>>

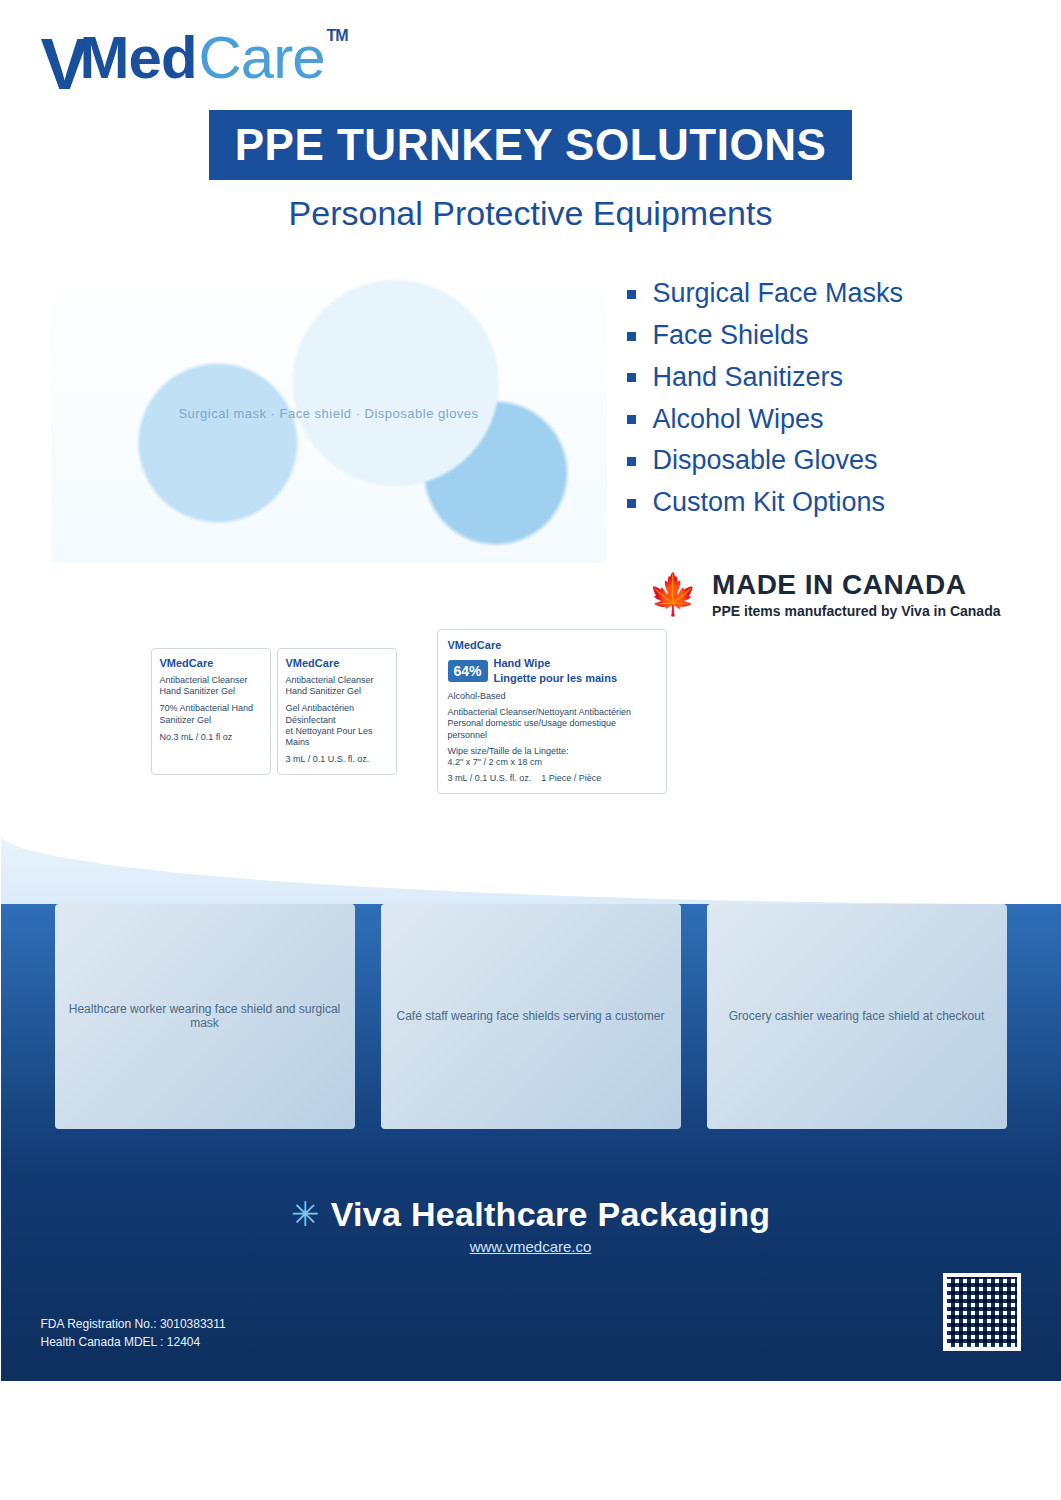VMed CareTM
PPE Turnkey Solutions
Personal Protective Equipments
Surgical mask · Face shield · Disposable gloves
Surgical Face Masks
Face Shields
Hand Sanitizers
Alcohol Wipes
Disposable Gloves
Custom Kit Options
🍁
MADE IN CANADA
PPE items manufactured by Viva in Canada
VMedCare
Antibacterial Cleanser
Hand Sanitizer Gel
70% Antibacterial Hand Sanitizer Gel
No.3 mL / 0.1 fl oz
VMedCare
Antibacterial Cleanser
Hand Sanitizer Gel
Gel Antibactérien Désinfectant
et Nettoyant Pour Les Mains
3 mL / 0.1 U.S. fl. oz.
VMedCare
64% Hand Wipe
Lingette pour les mains
Alcohol-Based
Antibacterial Cleanser/Nettoyant Antibactérien
Personal domestic use/Usage domestique personnel
Wipe size/Taille de la Lingette:
4.2" x 7" / 2 cm x 18 cm
3 mL / 0.1 U.S. fl. oz. 1 Piece / Pièce
Healthcare worker wearing face shield and surgical mask
Café staff wearing face shields serving a customer
Grocery cashier wearing face shield at checkout
✳ Viva Healthcare Packaging
www.vmedcare.co
FDA Registration No.: 3010383311
Health Canada MDEL : 12404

<<

Task to carry out: If a line of the data holds the string "Lingette", list it.

Response to this task:
Lingette pour les mains
Wipe size/Taille de la Lingette:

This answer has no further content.